■ To do
Reproduce the data that follows in its entirety, character for character.
◆ ◆ ◆ ◆
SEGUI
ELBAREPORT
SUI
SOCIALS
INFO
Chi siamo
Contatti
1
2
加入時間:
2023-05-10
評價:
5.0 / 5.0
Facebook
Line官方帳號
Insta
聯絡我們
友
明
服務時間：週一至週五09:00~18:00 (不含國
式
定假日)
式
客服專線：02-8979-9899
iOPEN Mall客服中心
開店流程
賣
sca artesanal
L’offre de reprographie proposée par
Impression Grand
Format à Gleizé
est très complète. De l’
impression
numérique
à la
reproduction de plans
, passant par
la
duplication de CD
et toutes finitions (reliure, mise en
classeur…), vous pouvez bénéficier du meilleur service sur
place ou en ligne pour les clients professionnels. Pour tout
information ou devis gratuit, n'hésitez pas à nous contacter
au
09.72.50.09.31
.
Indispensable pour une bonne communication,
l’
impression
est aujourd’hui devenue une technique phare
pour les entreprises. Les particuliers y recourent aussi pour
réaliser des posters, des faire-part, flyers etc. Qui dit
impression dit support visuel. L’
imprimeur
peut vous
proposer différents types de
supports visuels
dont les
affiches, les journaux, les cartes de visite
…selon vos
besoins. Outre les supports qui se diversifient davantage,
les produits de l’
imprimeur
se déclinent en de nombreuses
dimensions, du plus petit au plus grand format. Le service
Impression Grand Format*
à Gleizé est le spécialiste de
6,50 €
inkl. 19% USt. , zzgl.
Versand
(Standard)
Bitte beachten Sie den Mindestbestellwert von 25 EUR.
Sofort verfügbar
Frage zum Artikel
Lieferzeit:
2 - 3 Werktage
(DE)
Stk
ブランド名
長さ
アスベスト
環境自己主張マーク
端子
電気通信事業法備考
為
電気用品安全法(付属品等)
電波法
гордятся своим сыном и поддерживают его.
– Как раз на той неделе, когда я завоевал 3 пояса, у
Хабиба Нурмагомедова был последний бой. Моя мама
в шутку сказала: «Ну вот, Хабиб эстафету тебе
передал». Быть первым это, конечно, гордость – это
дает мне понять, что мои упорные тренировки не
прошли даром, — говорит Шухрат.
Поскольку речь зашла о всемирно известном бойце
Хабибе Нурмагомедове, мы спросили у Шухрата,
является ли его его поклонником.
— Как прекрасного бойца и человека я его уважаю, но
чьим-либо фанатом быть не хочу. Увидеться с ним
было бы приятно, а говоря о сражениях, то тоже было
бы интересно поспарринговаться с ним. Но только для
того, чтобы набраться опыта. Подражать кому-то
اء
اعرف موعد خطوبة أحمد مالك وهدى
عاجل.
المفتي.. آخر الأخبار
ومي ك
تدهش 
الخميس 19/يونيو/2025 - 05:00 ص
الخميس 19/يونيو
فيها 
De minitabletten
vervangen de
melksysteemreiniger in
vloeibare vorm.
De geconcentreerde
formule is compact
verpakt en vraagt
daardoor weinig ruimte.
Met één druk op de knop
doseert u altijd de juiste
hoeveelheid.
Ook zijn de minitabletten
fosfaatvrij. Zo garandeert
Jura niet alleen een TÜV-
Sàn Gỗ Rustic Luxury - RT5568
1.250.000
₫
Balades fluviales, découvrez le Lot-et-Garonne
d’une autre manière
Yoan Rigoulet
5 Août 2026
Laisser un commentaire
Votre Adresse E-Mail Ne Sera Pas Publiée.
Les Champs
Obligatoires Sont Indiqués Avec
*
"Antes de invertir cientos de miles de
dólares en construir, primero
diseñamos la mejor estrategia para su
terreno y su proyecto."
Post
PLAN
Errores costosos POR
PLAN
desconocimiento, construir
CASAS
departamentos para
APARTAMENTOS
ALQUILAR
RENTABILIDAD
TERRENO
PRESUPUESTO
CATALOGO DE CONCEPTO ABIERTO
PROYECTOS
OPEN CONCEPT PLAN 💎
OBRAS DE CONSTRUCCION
◆ ◆ ◆ ◆
■ Answer for this exercise
SEGUI
ELBAREPORT
SUI
SOCIALS
INFO
Chi siamo
Contatti
1
2
加入時間:
2023-05-10
評價:
5.0 / 5.0
Facebook
Line官方帳號
Insta
聯絡我們
友
明
服務時間：週一至週五09:00~18:00 (不含國
式
定假日)
式
客服專線：02-8979-9899
iOPEN Mall客服中心
開店流程
賣
sca artesanal
L’offre de reprographie proposée par
Impression Grand
Format à Gleizé
est très complète. De l’
impression
numérique
à la
reproduction de plans
, passant par
la
duplication de CD
et toutes finitions (reliure, mise en
classeur…), vous pouvez bénéficier du meilleur service sur
place ou en ligne pour les clients professionnels. Pour tout
information ou devis gratuit, n'hésitez pas à nous contacter
au
09.72.50.09.31
.
Indispensable pour une bonne communication,
l’
impression
est aujourd’hui devenue une technique phare
pour les entreprises. Les particuliers y recourent aussi pour
réaliser des posters, des faire-part, flyers etc. Qui dit
impression dit support visuel. L’
imprimeur
peut vous
proposer différents types de
supports visuels
dont les
affiches, les journaux, les cartes de visite
…selon vos
besoins. Outre les supports qui se diversifient davantage,
les produits de l’
imprimeur
se déclinent en de nombreuses
dimensions, du plus petit au plus grand format. Le service
Impression Grand Format*
à Gleizé est le spécialiste de
6,50 €
inkl. 19% USt. , zzgl.
Versand
(Standard)
Bitte beachten Sie den Mindestbestellwert von 25 EUR.
Sofort verfügbar
Frage zum Artikel
Lieferzeit:
2 - 3 Werktage
(DE)
Stk
ブランド名
長さ
アスベスト
環境自己主張マーク
端子
電気通信事業法備考
為
電気用品安全法(付属品等)
電波法
гордятся своим сыном и поддерживают его.
– Как раз на той неделе, когда я завоевал 3 пояса, у
Хабиба Нурмагомедова был последний бой. Моя мама
в шутку сказала: «Ну вот, Хабиб эстафету тебе
передал». Быть первым это, конечно, гордость – это
дает мне понять, что мои упорные тренировки не
прошли даром, — говорит Шухрат.
Поскольку речь зашла о всемирно известном бойце
Хабибе Нурмагомедове, мы спросили у Шухрата,
является ли его его поклонником.
— Как прекрасного бойца и человека я его уважаю, но
чьим-либо фанатом быть не хочу. Увидеться с ним
было бы приятно, а говоря о сражениях, то тоже было
бы интересно поспарринговаться с ним. Но только для
того, чтобы набраться опыта. Подражать кому-то
اء
اعرف موعد خطوبة أحمد مالك وهدى
عاجل.
المفتي.. آخر الأخبار
ومي ك
تدهش 
الخميس 19/يونيو/2025 - 05:00 ص
الخميس 19/يونيو
فيها 
De minitabletten
vervangen de
melksysteemreiniger in
vloeibare vorm.
De geconcentreerde
formule is compact
verpakt en vraagt
daardoor weinig ruimte.
Met één druk op de knop
doseert u altijd de juiste
hoeveelheid.
Ook zijn de minitabletten
fosfaatvrij. Zo garandeert
Jura niet alleen een TÜV-
Sàn Gỗ Rustic Luxury - RT5568
1.250.000
₫
Balades fluviales, découvrez le Lot-et-Garonne
d’une autre manière
Yoan Rigoulet
5 Août 2026
Laisser un commentaire
Votre Adresse E-Mail Ne Sera Pas Publiée.
Les Champs
Obligatoires Sont Indiqués Avec
*
"Antes de invertir cientos de miles de
dólares en construir, primero
diseñamos la mejor estrategia para su
terreno y su proyecto."
Post
PLAN
Errores costosos POR
PLAN
desconocimiento, construir
CASAS
departamentos para
APARTAMENTOS
ALQUILAR
RENTABILIDAD
TERRENO
PRESUPUESTO
CATALOGO DE CONCEPTO ABIERTO
PROYECTOS
OPEN CONCEPT PLAN 💎
OBRAS DE CONSTRUCCION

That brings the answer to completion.